§ What you will do
Copy the lines from the line containing "pose: elev=63.0 azim=32.3" through the end, changing "dist" to "distance" and leaving everything else as it is.
━━━━━ Material provided
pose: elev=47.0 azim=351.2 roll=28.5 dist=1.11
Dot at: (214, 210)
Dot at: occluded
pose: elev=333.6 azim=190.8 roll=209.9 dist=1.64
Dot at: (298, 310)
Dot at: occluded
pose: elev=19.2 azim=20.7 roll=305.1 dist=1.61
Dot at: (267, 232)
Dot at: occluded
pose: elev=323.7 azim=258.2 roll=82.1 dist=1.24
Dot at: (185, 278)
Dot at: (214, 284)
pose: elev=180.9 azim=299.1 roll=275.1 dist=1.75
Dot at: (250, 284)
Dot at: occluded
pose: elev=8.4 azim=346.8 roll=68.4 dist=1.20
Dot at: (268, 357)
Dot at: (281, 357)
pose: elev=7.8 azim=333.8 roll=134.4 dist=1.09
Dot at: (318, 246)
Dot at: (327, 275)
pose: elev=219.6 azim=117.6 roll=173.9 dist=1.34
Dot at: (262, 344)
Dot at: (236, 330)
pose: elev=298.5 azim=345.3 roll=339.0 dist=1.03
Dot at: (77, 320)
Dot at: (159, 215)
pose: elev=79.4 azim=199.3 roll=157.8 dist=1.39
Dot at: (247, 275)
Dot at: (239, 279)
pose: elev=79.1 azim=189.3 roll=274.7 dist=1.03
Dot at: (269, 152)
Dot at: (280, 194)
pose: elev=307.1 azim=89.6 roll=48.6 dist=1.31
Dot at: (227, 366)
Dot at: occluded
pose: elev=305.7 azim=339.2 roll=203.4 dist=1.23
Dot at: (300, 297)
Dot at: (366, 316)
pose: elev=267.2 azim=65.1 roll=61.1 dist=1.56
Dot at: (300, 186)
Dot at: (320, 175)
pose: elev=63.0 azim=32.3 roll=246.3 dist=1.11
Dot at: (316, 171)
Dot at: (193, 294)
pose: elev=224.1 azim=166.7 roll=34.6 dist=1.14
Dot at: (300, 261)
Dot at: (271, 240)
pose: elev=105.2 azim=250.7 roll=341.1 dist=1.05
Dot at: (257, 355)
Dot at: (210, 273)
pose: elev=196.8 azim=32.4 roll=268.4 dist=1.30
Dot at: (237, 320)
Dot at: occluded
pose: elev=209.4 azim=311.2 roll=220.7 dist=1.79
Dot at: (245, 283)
━━━━━━━━━━
§ Written answer
pose: elev=63.0 azim=32.3 roll=246.3 distance=1.11
Dot at: (316, 171)
Dot at: (193, 294)
pose: elev=224.1 azim=166.7 roll=34.6 distance=1.14
Dot at: (300, 261)
Dot at: (271, 240)
pose: elev=105.2 azim=250.7 roll=341.1 distance=1.05
Dot at: (257, 355)
Dot at: (210, 273)
pose: elev=196.8 azim=32.4 roll=268.4 distance=1.30
Dot at: (237, 320)
Dot at: occluded
pose: elev=209.4 azim=311.2 roll=220.7 distance=1.79
Dot at: (245, 283)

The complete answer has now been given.